TEXT PROVIDED:
Hybrid hydrogels for medical applications of microwaves

The development of medical technologies that utilizes microwaves is in the rise. In general, a development cycle includes computer simulations, in vitro laboratory experiments, and in vivo animal/human studies. The testing stage is vital in guaranteeing the proper functioning of the new, developed equipment. Because in vivo testing of electromagnetic medical devices on humans is not practical during the initial design process, and such measurements are subject to strict regulations enforced by the Food and Drug Administration, there is a need for developing in vitro testing techniques that consist of synthetic materials that can mimic the dielectric properties of the tissue of interest. In the past, our group had developed and tested different tissue mimicking phantoms as an alternative to testing electromagnetic devices on human subjects. We have developed both homogeneous single-tissue gels such as skin, fat, muscle, and heterogeneous gels such as breast and brain. In particular, we have used these gels to test and validate implantable antennas for wireless telemetry applications. For such applications, we have obtained very good agreement when compared the in vitro gel results with the results from in vivo animal studies. However, there are certain medical applications that can physically affect the tissue of interest such as hyperthermia and/or ablation. For such applications, better representation of the tissue is required. Thus, in this study, we propose hybrid gels that are composed of both hydrogels and excised animal tissue. In order to show the feasibility of such approach, we develop several phantoms combining liver, heart and hydrogels. These hybrid gels can be used for both imaging applications (MRI) and during the initial stages of device development. In order to show the efficacy of the hybrid gels, we will provide measurement results.

THE DATA:

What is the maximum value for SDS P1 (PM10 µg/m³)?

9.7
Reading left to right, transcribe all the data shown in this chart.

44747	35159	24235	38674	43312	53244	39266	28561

EXERCISE AIM:
Write out the entire text on hybrid hydrogels for medical microwave applications word for word. These lines come from a separate source.

SOLUTION TO THIS EXERCISE:
Hybrid hydrogels for medical applications of microwaves

The development of medical technologies that utilizes microwaves is in the rise. In general, a development cycle includes computer simulations, in vitro laboratory experiments, and in vivo animal/human studies. The testing stage is vital in guaranteeing the proper functioning of the new, developed equipment. Because in vivo testing of electromagnetic medical devices on humans is not practical during the initial design process, and such measurements are subject to strict regulations enforced by the Food and Drug Administration, there is a need for developing in vitro testing techniques that consist of synthetic materials that can mimic the dielectric properties of the tissue of interest. In the past, our group had developed and tested different tissue mimicking phantoms as an alternative to testing electromagnetic devices on human subjects. We have developed both homogeneous single-tissue gels such as skin, fat, muscle, and heterogeneous gels such as breast and brain. In particular, we have used these gels to test and validate implantable antennas for wireless telemetry applications. For such applications, we have obtained very good agreement when compared the in vitro gel results with the results from in vivo animal studies. However, there are certain medical applications that can physically affect the tissue of interest such as hyperthermia and/or ablation. For such applications, better representation of the tissue is required. Thus, in this study, we propose hybrid gels that are composed of both hydrogels and excised animal tissue. In order to show the feasibility of such approach, we develop several phantoms combining liver, heart and hydrogels. These hybrid gels can be used for both imaging applications (MRI) and during the initial stages of device development. In order to show the efficacy of the hybrid gels, we will provide measurement results.